Postby davidbanner99@ » Fri Dec 31, 2021 6:43 pm

Some prolonged, nightime reading of late.
In the 1990s, there was a system to diagnose Asperger Syndrome. This involved one large consultation with a specialist, p!us members of family. Acquired anamneses and school background information. At that time, the consultation was serious enough but, these days, I have to view it as inadequate. Having now read so many differing opinions on diagnostic issues, I figure any diagnosis should be a matter of weeks, probably months. The complexity is formidable. Very often too, Asperger's is co-morbid with other neurological conditions.

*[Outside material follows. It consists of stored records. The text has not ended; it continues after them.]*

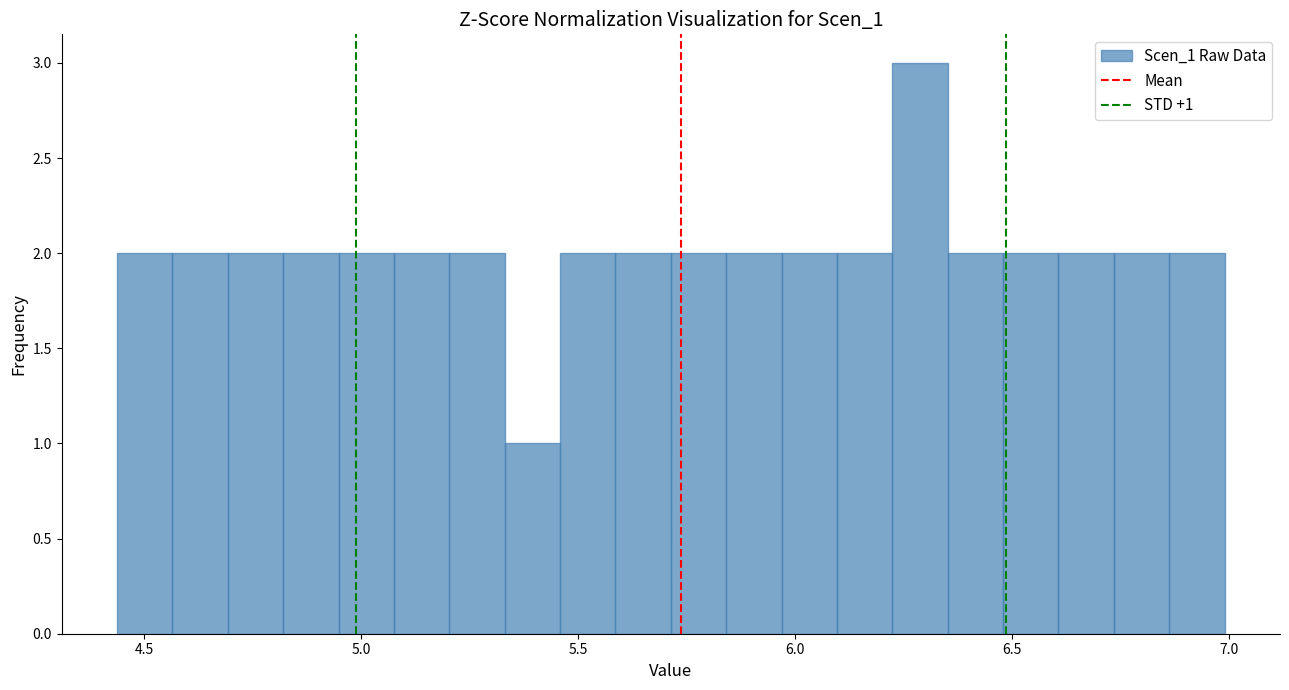

Around what value on the x-axis is the tallest bar? Give the approximate position of its centre, as read against the axis.

6.30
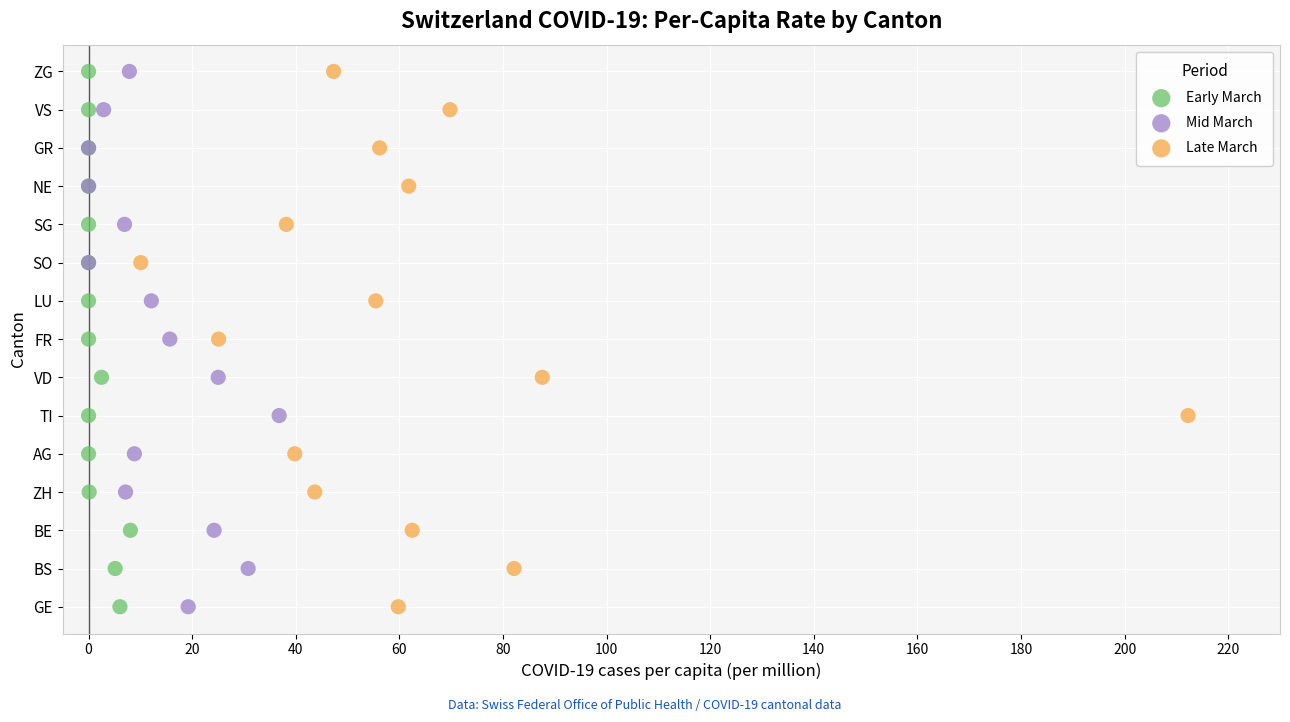

What are all the series names shown in the legend?

Early March, Mid March, Late March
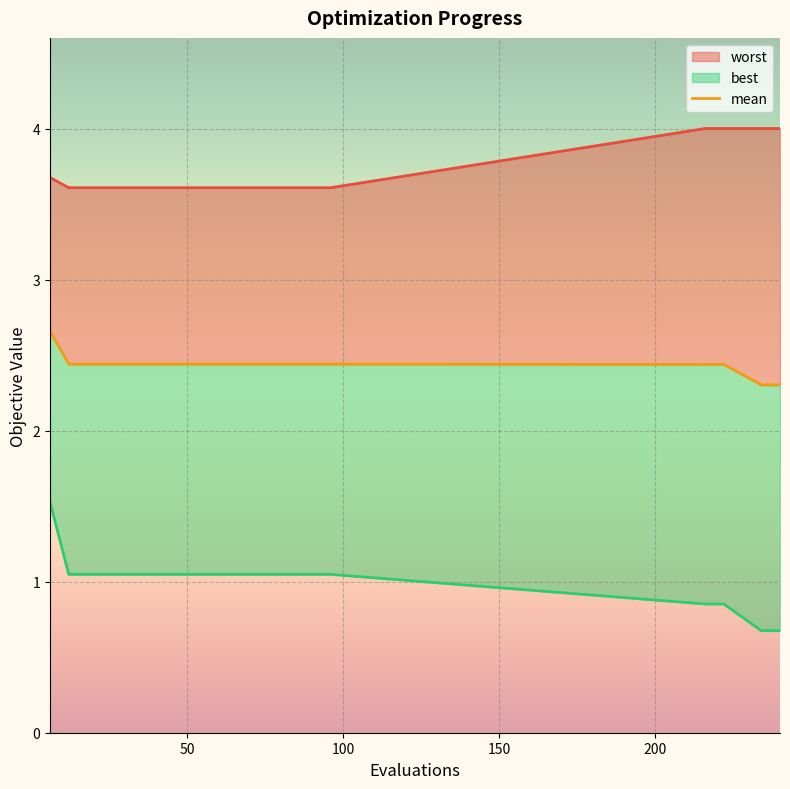

What is the value of the 9th point from the left?

2.4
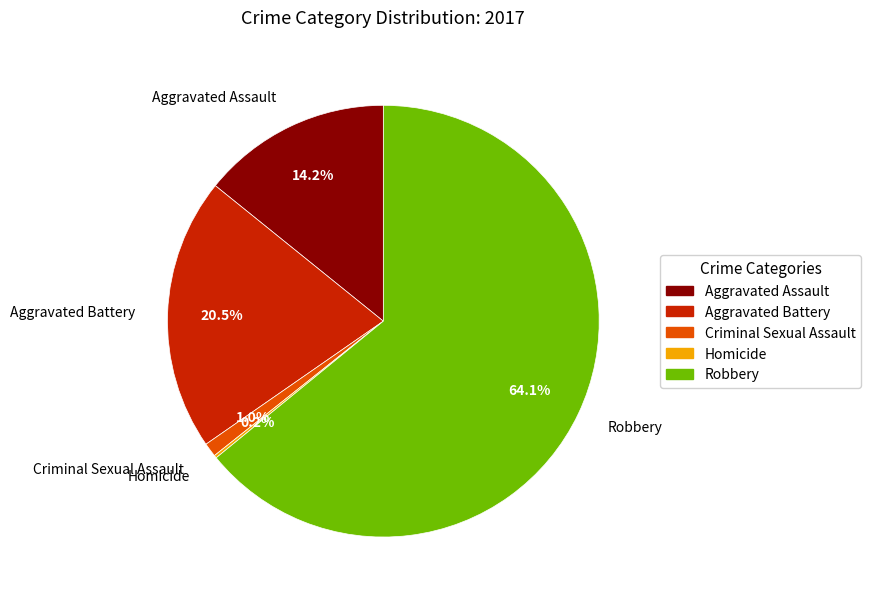

Which slice is the largest?

Robbery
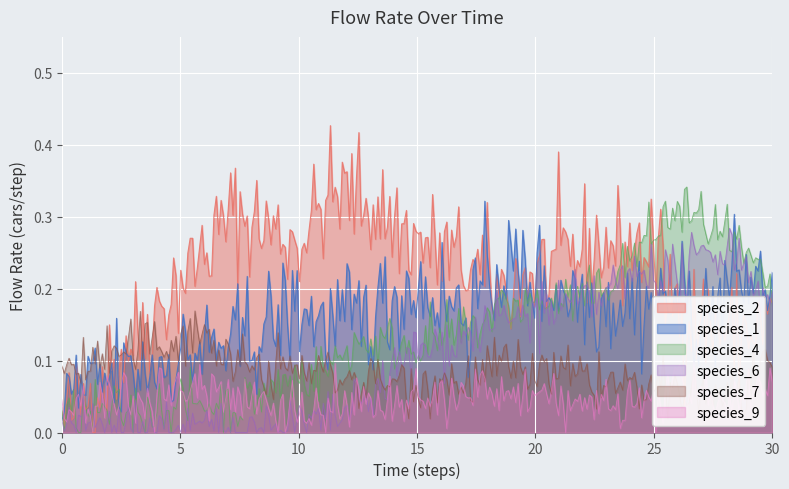

Rank the categories by species_7 value from highest to lowest.

1, 8, 2, 0, 3, 4, 14, 5, 9, 7, 6, 13, 10, 11, 12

What's the approach? I tend to think diagnosis remains an approximation. We can't predict how any neurological condition will unfold. You could take two people with the exact same condition but if both were raised in two differing family environments, or schools, the final outcome could represent another outcome entirely. They call that "exogenic" factors. That's the way stress can influence an ongoing disorder. I think in many cases, a stressful environment or abusive family background can create even greater complications than the actual neurological disorder.
There's a big weakness in therapy and an emphasis on diagnostic labels. In the USSR drugs were used widely to treat autistic conditions. In the 1980s it was what I was offered. The approach was hopeless. Patients need support and explanations. It also helps to know the symptoms experienced are not particularly alien. I suppose all of this may vary according to location.